### Task instructions
Would you return, word for word, the lines of the data below from the line with "X426942Y441967D01*" through the line with "X391052Y444199D01*", and no others?

[[ Available data open ]]

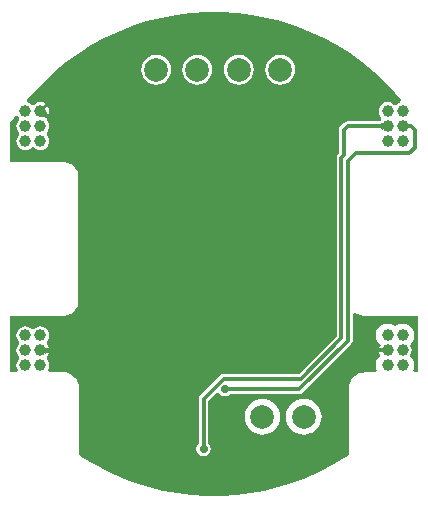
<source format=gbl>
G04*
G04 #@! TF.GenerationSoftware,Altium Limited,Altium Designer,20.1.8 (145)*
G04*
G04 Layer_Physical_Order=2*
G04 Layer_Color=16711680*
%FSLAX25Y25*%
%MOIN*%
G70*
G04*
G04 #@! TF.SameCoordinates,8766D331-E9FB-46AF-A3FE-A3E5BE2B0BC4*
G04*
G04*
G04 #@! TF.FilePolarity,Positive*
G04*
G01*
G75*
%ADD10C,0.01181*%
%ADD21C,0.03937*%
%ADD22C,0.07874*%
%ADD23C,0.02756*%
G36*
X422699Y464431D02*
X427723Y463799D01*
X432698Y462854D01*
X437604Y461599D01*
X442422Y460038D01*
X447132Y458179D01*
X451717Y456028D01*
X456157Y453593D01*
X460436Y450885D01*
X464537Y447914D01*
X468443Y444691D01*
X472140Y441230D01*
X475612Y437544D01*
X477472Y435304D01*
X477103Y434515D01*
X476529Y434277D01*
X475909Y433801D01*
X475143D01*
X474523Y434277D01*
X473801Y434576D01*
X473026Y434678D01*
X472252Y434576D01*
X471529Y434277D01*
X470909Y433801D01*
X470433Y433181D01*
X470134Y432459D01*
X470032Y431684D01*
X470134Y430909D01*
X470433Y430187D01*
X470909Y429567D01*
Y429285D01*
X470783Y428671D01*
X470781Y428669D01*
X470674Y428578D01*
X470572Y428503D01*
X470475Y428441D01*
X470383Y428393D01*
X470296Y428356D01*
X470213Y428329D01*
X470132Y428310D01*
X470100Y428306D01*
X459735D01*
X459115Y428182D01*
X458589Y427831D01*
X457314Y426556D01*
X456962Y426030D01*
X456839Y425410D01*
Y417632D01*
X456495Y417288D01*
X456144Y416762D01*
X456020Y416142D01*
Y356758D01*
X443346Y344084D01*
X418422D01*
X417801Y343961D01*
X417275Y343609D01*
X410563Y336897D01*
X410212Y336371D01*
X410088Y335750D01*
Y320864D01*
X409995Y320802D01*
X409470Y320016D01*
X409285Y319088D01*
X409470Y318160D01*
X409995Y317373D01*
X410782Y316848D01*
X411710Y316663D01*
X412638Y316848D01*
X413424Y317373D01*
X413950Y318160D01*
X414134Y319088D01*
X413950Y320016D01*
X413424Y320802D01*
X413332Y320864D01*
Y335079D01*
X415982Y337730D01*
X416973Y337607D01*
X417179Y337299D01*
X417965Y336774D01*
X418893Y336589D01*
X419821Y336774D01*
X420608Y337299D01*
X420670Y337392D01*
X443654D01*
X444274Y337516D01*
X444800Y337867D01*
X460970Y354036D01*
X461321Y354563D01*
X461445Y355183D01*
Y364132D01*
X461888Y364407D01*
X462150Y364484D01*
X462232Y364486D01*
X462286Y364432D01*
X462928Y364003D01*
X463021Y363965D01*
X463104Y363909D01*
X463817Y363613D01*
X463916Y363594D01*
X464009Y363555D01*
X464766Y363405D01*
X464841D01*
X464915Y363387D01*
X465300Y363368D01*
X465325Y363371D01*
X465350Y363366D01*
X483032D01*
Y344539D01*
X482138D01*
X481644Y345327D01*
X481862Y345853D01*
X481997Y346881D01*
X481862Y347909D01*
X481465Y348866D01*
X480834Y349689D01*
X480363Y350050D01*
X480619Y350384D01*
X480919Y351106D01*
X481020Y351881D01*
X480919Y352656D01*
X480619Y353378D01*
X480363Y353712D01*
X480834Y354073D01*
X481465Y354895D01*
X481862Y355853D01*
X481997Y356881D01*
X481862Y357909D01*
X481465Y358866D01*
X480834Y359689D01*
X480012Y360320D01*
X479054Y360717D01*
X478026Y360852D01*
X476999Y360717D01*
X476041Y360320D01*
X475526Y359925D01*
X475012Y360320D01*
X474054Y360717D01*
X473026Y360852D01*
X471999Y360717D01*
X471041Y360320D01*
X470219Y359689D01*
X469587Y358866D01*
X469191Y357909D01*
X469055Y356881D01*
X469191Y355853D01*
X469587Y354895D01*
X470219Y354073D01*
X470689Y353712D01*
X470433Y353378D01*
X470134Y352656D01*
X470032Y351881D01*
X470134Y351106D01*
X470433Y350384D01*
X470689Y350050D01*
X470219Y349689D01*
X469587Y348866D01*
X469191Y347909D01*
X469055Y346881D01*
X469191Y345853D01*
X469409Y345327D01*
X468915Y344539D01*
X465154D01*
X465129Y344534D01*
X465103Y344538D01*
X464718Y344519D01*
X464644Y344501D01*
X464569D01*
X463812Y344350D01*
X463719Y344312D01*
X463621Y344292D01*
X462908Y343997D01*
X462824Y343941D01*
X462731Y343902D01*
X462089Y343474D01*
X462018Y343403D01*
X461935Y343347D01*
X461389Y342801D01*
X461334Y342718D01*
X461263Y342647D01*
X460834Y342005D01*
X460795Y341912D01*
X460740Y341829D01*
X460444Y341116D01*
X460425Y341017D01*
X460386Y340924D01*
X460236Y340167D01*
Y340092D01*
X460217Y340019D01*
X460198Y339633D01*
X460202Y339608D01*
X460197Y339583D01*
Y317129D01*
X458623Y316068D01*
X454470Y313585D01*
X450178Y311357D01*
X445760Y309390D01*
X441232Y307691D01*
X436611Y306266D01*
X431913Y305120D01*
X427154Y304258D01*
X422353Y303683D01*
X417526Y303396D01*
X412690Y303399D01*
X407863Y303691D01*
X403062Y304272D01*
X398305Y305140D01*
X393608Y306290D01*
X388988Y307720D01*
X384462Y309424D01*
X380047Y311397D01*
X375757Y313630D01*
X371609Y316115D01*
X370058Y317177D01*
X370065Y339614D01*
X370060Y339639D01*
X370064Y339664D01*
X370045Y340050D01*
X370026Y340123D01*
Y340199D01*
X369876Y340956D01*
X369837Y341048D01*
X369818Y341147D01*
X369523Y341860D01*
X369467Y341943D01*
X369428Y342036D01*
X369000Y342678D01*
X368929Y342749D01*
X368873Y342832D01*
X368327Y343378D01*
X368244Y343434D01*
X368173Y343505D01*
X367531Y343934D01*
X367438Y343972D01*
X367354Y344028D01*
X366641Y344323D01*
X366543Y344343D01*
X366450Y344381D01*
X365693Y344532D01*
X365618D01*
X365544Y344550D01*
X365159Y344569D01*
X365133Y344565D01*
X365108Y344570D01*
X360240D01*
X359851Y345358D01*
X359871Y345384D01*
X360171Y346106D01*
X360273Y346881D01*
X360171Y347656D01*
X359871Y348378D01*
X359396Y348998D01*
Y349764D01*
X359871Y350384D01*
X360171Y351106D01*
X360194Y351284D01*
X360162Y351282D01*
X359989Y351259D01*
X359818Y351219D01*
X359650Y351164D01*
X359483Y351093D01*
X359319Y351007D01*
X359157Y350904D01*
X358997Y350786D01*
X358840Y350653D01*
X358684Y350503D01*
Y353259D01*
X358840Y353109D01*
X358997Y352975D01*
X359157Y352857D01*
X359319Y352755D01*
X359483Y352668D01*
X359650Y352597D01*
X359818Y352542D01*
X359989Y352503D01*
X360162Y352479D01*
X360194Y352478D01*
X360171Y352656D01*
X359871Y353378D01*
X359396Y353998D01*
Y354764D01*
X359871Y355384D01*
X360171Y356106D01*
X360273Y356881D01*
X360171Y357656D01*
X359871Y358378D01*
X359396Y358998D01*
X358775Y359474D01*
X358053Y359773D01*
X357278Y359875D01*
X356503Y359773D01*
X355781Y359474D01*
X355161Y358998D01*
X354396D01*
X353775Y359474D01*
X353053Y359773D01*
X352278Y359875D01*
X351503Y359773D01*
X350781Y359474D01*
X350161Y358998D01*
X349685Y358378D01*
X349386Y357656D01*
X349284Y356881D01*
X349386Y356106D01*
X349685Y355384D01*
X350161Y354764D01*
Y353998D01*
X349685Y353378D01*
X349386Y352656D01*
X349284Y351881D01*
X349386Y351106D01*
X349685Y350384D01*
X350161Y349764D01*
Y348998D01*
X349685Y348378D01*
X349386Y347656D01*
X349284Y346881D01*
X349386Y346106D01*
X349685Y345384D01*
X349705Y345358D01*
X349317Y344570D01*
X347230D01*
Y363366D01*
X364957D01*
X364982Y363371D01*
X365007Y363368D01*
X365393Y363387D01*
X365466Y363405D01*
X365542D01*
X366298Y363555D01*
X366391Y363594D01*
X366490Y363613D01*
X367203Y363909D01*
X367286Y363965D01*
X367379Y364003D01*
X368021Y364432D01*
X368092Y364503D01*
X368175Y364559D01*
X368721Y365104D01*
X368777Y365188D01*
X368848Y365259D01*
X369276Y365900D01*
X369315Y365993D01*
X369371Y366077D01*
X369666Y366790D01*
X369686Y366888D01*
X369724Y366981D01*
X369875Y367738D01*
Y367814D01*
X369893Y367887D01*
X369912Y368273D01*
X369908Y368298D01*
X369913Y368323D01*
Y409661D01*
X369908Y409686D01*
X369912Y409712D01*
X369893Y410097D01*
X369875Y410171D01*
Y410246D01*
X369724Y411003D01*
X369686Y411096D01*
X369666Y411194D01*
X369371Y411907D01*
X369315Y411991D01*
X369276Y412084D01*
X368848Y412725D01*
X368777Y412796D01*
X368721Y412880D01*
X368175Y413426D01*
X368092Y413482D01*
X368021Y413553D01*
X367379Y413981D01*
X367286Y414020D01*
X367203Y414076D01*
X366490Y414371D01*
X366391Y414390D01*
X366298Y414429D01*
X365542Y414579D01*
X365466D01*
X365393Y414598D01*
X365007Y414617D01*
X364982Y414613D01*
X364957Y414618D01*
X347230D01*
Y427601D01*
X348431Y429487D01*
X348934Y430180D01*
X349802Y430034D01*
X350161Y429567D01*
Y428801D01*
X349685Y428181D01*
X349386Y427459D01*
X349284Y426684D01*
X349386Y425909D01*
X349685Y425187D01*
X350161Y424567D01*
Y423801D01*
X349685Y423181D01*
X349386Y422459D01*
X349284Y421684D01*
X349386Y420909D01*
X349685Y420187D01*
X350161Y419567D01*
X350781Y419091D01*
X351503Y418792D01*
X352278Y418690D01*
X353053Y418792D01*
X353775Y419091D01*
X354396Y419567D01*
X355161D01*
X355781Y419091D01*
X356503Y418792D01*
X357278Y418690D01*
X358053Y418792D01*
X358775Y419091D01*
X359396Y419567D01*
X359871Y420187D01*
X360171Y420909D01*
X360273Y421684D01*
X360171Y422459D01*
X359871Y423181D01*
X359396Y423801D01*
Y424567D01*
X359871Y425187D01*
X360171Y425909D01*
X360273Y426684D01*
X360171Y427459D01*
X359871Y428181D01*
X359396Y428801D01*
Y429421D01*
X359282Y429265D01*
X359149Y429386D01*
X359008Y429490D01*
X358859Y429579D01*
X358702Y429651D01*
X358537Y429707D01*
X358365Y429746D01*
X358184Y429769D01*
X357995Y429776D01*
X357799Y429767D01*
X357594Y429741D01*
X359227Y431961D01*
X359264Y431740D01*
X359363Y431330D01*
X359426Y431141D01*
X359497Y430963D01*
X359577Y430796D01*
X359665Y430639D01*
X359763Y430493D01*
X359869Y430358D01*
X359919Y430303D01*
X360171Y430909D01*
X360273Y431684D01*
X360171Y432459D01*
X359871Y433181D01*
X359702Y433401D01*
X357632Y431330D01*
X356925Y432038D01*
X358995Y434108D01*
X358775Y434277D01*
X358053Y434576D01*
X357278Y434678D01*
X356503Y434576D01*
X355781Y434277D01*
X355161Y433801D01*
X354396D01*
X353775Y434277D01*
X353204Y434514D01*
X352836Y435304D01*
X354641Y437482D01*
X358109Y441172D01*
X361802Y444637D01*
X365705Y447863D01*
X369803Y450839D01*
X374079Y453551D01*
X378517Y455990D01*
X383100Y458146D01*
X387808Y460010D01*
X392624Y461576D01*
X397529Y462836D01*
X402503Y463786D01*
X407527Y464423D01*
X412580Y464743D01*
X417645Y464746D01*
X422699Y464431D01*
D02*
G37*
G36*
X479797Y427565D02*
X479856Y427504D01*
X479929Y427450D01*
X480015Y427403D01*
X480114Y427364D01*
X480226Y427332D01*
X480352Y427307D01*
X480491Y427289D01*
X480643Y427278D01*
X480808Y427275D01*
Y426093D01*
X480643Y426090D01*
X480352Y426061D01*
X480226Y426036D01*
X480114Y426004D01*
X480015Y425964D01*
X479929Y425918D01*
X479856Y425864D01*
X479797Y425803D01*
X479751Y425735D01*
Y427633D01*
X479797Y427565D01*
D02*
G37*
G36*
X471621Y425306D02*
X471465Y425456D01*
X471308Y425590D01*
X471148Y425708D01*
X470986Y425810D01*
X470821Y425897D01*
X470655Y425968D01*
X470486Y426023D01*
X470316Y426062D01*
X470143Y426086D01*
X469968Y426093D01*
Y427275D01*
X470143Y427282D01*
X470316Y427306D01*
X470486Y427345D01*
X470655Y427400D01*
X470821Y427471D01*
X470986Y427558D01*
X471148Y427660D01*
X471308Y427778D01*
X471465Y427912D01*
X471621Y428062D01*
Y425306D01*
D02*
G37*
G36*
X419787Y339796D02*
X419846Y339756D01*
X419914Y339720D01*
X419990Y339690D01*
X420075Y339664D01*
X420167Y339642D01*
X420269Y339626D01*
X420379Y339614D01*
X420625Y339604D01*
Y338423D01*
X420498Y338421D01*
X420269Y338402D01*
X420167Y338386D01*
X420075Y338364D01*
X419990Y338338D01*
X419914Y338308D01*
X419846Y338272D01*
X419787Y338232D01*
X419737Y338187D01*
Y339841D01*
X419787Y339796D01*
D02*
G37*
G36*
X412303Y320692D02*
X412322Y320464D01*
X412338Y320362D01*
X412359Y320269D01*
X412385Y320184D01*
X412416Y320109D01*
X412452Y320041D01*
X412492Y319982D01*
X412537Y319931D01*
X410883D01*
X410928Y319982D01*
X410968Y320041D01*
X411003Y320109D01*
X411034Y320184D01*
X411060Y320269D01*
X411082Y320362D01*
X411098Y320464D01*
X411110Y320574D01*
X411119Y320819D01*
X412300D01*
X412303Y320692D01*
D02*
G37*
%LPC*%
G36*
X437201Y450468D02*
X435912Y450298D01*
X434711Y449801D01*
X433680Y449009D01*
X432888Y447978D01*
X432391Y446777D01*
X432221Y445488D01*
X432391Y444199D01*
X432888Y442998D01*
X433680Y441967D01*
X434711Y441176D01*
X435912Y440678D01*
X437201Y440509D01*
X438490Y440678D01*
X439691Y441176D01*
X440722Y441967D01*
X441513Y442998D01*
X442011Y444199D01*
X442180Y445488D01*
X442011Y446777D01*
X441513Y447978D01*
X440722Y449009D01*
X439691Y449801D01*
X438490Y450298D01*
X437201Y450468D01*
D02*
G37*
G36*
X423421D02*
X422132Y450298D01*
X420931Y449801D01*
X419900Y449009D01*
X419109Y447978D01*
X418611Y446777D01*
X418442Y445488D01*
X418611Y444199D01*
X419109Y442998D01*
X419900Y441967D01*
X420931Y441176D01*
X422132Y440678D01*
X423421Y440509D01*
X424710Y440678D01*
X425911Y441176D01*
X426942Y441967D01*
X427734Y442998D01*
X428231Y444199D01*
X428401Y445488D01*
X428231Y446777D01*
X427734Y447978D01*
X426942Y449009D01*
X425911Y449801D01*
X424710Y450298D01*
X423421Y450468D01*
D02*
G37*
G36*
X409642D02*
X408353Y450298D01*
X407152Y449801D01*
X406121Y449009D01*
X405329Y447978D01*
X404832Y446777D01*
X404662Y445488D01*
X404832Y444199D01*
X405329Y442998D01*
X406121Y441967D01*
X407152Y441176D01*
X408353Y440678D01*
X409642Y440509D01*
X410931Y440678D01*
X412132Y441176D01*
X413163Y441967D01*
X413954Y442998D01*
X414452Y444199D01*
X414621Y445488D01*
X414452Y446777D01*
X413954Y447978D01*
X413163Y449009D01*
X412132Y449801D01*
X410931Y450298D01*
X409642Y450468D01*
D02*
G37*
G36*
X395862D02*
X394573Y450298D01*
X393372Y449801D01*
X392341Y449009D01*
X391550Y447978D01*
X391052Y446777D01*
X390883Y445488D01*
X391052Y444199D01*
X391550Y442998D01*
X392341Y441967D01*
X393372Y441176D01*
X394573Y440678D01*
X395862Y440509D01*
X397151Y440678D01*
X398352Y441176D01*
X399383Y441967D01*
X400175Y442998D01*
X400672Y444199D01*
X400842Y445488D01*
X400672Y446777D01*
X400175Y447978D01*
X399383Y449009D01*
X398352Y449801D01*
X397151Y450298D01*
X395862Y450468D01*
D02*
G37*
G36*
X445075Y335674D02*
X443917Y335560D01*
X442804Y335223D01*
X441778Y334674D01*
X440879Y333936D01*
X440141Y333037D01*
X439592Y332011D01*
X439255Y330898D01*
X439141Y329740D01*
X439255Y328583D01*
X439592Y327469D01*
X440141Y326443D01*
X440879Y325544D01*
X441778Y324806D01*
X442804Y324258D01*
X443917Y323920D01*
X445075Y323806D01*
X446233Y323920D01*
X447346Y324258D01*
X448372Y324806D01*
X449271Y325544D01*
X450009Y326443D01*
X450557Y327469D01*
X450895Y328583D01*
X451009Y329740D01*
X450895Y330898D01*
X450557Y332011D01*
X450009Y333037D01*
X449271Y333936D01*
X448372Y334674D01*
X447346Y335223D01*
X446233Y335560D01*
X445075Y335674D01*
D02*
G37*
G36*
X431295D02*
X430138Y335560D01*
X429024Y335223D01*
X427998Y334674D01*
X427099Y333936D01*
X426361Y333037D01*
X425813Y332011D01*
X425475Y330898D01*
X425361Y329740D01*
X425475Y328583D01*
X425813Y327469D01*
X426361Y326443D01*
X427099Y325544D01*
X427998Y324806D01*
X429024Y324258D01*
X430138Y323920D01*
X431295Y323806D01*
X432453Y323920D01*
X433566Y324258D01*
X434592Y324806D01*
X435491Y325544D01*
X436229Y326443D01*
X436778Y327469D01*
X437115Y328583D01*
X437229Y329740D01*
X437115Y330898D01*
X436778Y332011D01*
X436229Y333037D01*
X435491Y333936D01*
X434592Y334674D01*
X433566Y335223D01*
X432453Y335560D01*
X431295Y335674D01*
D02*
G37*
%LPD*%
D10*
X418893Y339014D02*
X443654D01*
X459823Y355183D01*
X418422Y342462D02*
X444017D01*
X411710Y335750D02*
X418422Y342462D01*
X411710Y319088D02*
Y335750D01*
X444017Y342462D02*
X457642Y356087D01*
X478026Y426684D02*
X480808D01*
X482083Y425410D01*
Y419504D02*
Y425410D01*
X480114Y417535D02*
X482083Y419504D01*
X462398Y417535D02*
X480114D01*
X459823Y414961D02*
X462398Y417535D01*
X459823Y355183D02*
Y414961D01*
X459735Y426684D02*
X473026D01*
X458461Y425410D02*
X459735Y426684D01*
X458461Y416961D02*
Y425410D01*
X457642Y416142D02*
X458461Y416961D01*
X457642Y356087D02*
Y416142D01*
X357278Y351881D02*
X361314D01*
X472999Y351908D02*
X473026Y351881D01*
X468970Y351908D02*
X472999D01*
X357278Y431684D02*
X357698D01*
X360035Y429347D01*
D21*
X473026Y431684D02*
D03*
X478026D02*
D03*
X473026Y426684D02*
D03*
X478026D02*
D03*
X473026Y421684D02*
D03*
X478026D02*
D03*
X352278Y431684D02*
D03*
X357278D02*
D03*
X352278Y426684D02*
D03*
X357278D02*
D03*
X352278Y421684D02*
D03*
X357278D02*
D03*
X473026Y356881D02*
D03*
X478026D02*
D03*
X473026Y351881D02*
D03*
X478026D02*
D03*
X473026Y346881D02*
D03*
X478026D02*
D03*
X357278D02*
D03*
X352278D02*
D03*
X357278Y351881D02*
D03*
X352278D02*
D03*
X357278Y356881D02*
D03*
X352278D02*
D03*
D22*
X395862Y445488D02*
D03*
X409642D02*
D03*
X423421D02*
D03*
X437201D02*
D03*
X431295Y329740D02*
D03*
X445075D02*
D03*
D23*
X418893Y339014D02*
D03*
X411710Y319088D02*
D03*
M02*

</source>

[[ Available data closed ]]

### Answer box
X426942Y441967D01*
X427734Y442998D01*
X428231Y444199D01*
X428401Y445488D01*
X428231Y446777D01*
X427734Y447978D01*
X426942Y449009D01*
X425911Y449801D01*
X424710Y450298D01*
X423421Y450468D01*
D02*
G37*
G36*
X409642D02*
X408353Y450298D01*
X407152Y449801D01*
X406121Y449009D01*
X405329Y447978D01*
X404832Y446777D01*
X404662Y445488D01*
X404832Y444199D01*
X405329Y442998D01*
X406121Y441967D01*
X407152Y441176D01*
X408353Y440678D01*
X409642Y440509D01*
X410931Y440678D01*
X412132Y441176D01*
X413163Y441967D01*
X413954Y442998D01*
X414452Y444199D01*
X414621Y445488D01*
X414452Y446777D01*
X413954Y447978D01*
X413163Y449009D01*
X412132Y449801D01*
X410931Y450298D01*
X409642Y450468D01*
D02*
G37*
G36*
X395862D02*
X394573Y450298D01*
X393372Y449801D01*
X392341Y449009D01*
X391550Y447978D01*
X391052Y446777D01*
X390883Y445488D01*
X391052Y444199D01*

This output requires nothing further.